- [Provided text]
-- -- --
I was hungry and you fed me,
I was thirsty and you gave me a drink,
I was homeless and you gave me a room,
I was shivering and you gave me clothes,
I was sick and you stopped to visit,
I was in prison and you came to me.


"Then those 'sheep' are going to say, 'Master, what are you talking about? When did we ever see you hungry and feed you, thirsty and give you a drink? And when did we ever see you sick or in prison and come to you?' Then the King will say, 'I'm telling the solemn truth: Whenever you did one of these things to someone overlooked or ignored, that was me—you did it to me.'


"Then he will turn to the 'goats,' the ones on his left, and say, 'Get out, worthless goats! You're good for nothing but the fires of hell. And why? Because—


I was hungry and you gave me no meal,
I was thirsty and you gave me no drink,
I was homeless and you gave me no bed,
I was shivering and you gave me no clothes,
Sick and in prison, and you never visited.'


Then those 'goats' are going to say, 'Master, what are you talking about? When did we ever see you hungry or thirsty or homeless or shivering or sick or in prison and didn't help?'


"He will answer them, 'I'm telling the solemn truth: Whenever you failed to do one of these things to someone who was being overlooked or ignored, that was me—you failed to do it to me.'








I don't know what exactly it is that God is calling me or leading me to do here, but I DO know that He is changing my heart daily. The man in Asheville was a wake-up call to how hardened and cynical my own heart had become. I am thankful that God has forgiven me, though, and even more thankful that He loves me enough to discipline me gently. Finding fault in others is something I am guilty of, and He reminds me frequently.

"Let any one of you who is without sin be the first to throw a stone." John 8:7 (NIV)

All in all, I was living in my own little world. Admittedly, I still do. But God is working in me and through me. As I said earlier, there were a lot of reasons I am sure He wanted me to share this, but I believe the main one is because perhaps someone out there will begin to let Him change their heart as well. I have begged Him for years... "God, break my heart for what breaks yours."
-- -- --
(A run of entries)
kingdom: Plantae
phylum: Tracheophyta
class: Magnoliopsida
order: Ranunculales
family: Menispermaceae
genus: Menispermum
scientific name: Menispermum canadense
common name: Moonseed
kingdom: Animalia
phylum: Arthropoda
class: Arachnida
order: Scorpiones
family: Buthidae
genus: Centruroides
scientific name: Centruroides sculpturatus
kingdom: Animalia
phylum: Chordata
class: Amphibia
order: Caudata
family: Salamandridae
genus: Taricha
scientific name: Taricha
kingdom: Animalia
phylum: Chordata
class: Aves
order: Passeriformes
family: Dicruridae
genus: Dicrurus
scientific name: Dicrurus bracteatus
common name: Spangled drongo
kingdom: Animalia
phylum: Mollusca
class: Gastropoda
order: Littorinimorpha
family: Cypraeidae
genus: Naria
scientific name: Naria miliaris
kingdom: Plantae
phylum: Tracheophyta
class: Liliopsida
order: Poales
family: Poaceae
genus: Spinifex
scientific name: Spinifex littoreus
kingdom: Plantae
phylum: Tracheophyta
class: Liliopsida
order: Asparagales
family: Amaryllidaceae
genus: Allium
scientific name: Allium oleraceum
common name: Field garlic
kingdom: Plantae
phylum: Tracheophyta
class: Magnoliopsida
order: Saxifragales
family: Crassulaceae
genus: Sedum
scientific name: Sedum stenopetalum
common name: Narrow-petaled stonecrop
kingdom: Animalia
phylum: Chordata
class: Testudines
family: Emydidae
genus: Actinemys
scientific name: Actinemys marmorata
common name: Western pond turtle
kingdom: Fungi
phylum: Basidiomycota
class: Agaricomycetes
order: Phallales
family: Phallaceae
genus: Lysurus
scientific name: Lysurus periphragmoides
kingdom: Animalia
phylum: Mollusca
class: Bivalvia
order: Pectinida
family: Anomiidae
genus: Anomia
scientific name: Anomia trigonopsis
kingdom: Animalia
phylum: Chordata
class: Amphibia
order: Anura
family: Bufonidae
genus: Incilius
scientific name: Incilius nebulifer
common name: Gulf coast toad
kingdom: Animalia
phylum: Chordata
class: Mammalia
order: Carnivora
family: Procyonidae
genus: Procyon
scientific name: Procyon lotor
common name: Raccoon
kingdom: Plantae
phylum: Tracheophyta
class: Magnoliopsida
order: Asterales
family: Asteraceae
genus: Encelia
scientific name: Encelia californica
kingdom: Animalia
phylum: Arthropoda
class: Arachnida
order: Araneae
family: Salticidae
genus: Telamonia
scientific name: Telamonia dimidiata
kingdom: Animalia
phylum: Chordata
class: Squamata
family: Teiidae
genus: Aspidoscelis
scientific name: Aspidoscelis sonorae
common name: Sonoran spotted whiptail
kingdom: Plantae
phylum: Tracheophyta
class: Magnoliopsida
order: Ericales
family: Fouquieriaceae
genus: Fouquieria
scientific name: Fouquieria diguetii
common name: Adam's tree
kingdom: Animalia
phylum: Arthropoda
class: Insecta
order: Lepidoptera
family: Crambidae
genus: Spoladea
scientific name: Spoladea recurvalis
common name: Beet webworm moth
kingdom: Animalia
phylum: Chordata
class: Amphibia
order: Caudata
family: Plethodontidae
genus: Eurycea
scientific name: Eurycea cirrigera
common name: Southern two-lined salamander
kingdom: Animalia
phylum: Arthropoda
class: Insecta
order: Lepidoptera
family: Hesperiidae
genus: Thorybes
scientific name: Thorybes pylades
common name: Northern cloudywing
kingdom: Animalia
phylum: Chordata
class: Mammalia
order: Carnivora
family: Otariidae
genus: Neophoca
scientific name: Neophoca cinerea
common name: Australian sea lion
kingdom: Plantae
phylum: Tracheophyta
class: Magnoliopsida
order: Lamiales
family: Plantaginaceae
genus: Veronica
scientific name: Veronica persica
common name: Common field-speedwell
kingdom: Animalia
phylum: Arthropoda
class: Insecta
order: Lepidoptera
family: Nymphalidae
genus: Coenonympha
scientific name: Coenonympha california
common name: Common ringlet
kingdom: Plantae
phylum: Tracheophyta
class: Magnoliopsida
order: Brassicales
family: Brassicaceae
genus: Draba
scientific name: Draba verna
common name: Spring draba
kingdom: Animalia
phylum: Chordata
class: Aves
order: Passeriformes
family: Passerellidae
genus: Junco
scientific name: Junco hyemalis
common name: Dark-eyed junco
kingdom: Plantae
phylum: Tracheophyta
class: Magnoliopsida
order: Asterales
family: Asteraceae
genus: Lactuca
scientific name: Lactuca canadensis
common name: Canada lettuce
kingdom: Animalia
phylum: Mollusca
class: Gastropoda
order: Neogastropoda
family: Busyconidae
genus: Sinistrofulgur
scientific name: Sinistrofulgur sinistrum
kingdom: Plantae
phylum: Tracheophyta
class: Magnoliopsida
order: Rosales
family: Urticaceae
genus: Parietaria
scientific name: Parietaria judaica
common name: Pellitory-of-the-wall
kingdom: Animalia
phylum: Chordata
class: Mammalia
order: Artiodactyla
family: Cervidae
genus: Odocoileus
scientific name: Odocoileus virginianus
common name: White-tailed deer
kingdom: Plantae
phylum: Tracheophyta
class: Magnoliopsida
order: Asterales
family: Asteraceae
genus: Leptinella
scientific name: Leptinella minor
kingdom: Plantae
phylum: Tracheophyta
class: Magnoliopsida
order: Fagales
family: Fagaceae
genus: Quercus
-- -- --
- [Complete the following]
1. In the devotional text, what does the writer say the man in Asheville was a wake-up call to?
2. Echo the devotional text from "I don't know" to "John 8:7 (NIV)".

- [Correct answers]
1. How hardened and cynical the writer's own heart had become.

2.
I don't know what exactly it is that God is calling me or leading me to do here, but I DO know that He is changing my heart daily. The man in Asheville was a wake-up call to how hardened and cynical my own heart had become. I am thankful that God has forgiven me, though, and even more thankful that He loves me enough to discipline me gently. Finding fault in others is something I am guilty of, and He reminds me frequently.

"Let any one of you who is without sin be the first to throw a stone." John 8:7 (NIV)